“40 Questions About the Apostle Paul” – A Short Review


A review of Benjamin P. Laird & Miguel G. Echevarria, 40 Questions About the Apostle Paul,* Grand Rapids, Kregel, 2023, 319 pages, paperback.

This is another of Kregel’s generally excellent “40 Questions” series, several of which have been reviewed at this blog. The book is divided into three parts: Part One answers questions about the Apostle’s life. Part Two focuses on Paul’s writings, and then Part Three is about Paul’s theology. The first section does a great job of covering the bases of Paul’s life. Here is where this format works really well. The authors provide details about persons and places and institutions (there is even space given to the matter of whether or not Paul had a wife (26-28).  I especially liked Question 8 which addressed Paul’s final days and death (71-77). All this forms a great introduction to Paul.

Part Two falls off a bit to my mind because the subjects are more nebulous or at least less easy to be dogmatic about. Topics like the collection of Paul’s letters (Q. 15) or the question of whether he authored Hebrews (Q. 16) did not do much for me, but that is a subjective judgment. However, I thought they tackled the issue of the authenticy particularly well (Qs. 17-18). My only complaint is that the chapters are too short. 

Part Three on Paul’s theology starts with one of the books best chapters; “Is there a Center to Paul’s Theology?” (Q. 24). Although I don’t believe, for instance, that “cruciformity” is proposed by Michael Gorman as the center of Pauline theology, he does see it as a crucial missing piece in our understanding of the Christian life (He also holds places of importance for participation and theosis). Similarly, N. T. Wright only argues for “covenant” as a unifying perspective not a center. Despite this I thought this chapter did a lot a debris clearing. I wasn’t as impressed with the next chapter on Paul’s Christology (Q. 25). I think this should have been divided into two chapters, one dealing with the titles of Jesus and the other dealing with the natures of Christ. I understand that there could only be 40 questions, but I think one or two from Part Two could have been spared. Likewise, in Question 29 on the Lord’s Supper I thought the authors did a very good job, but they did not emphasize the New covenant! 

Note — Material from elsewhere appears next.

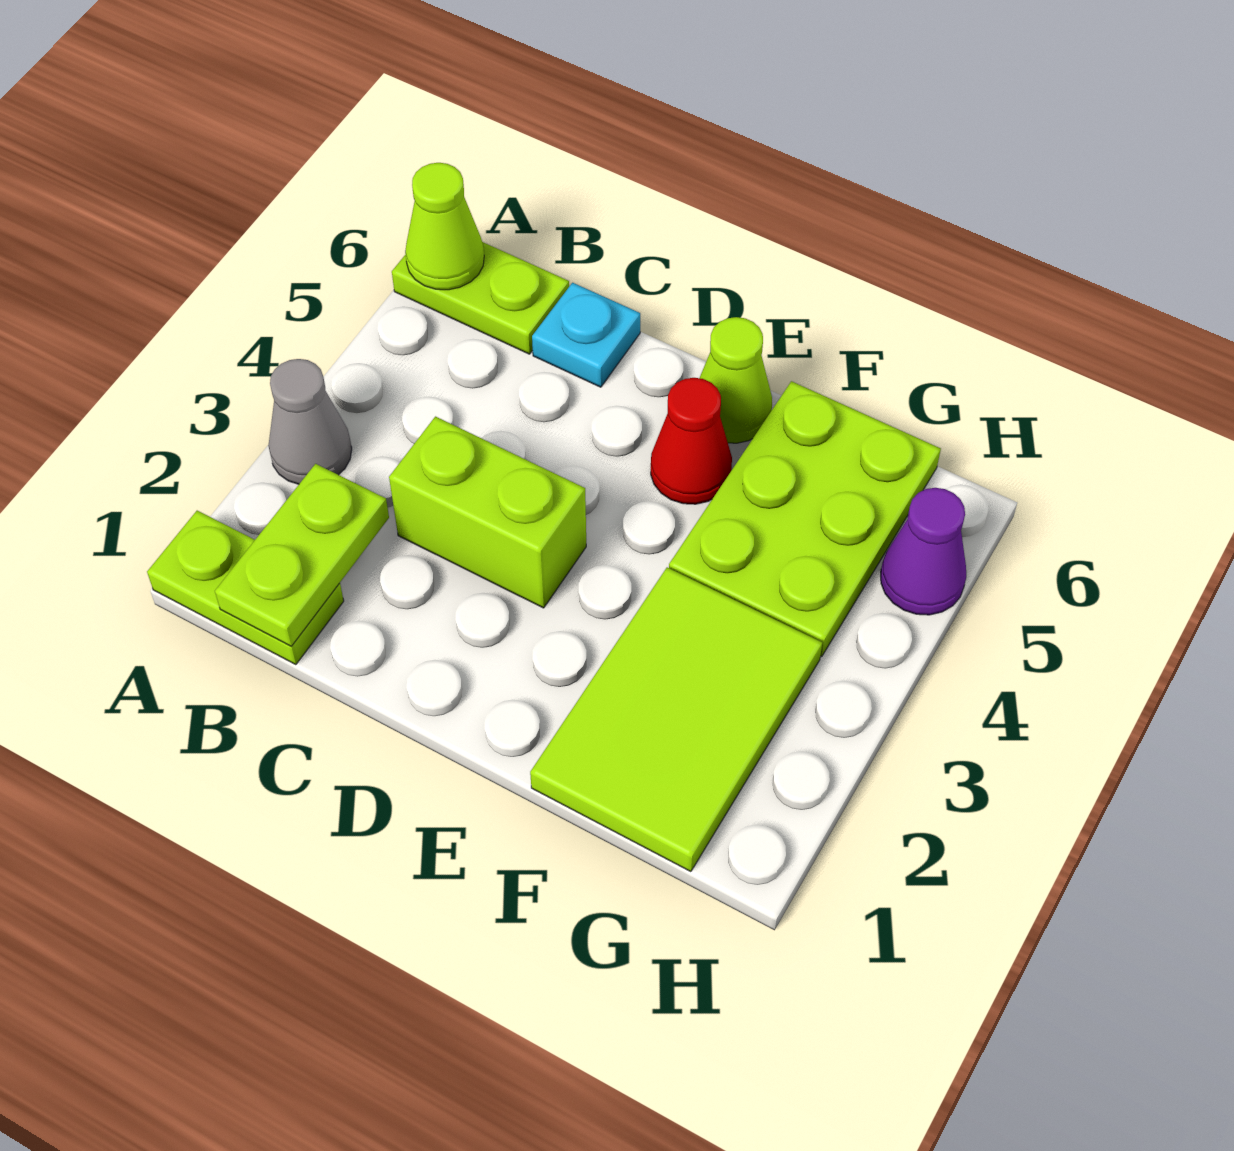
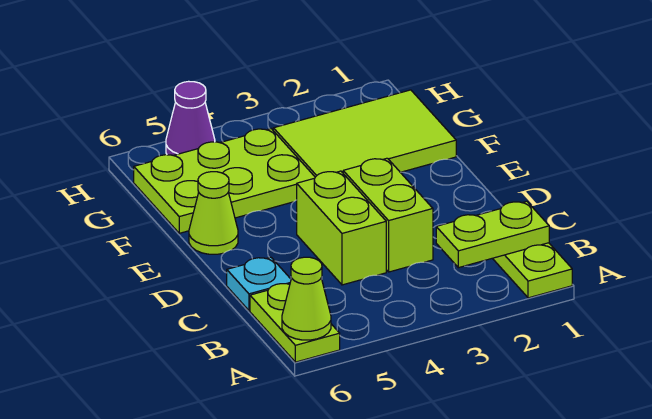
grey cone A3 level 1 -> none
none -> lime brick C4:D4 level 1
red cone E5 level 1 -> none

Finally, and hardly surprisingly since Echevarria has already given us his position on this, the authors’ inaugurated eschatology cannot avoid the dilemma of supersessionism (their protestations notwithstanding). You cannot take away Israel’s national covenanted promises and say they are fulfilled in the Church of Gentiles and Jews. What this actually ends up doing is absorbing Israel into the Church so that sooner or later Israel no longer exists save as a name for the Church and not the nation to whom it was first given.

This is a good introductory book. It is not outstanding, and there are a few better alternatives to choose from (one thinks of Rediscovering Paul by Capes, Reeves and Richards, and especially James P. Ware’s more sophisticated Paul’s Theology in Context). Still, it is a book to consider if one wants to begin diving into Paul.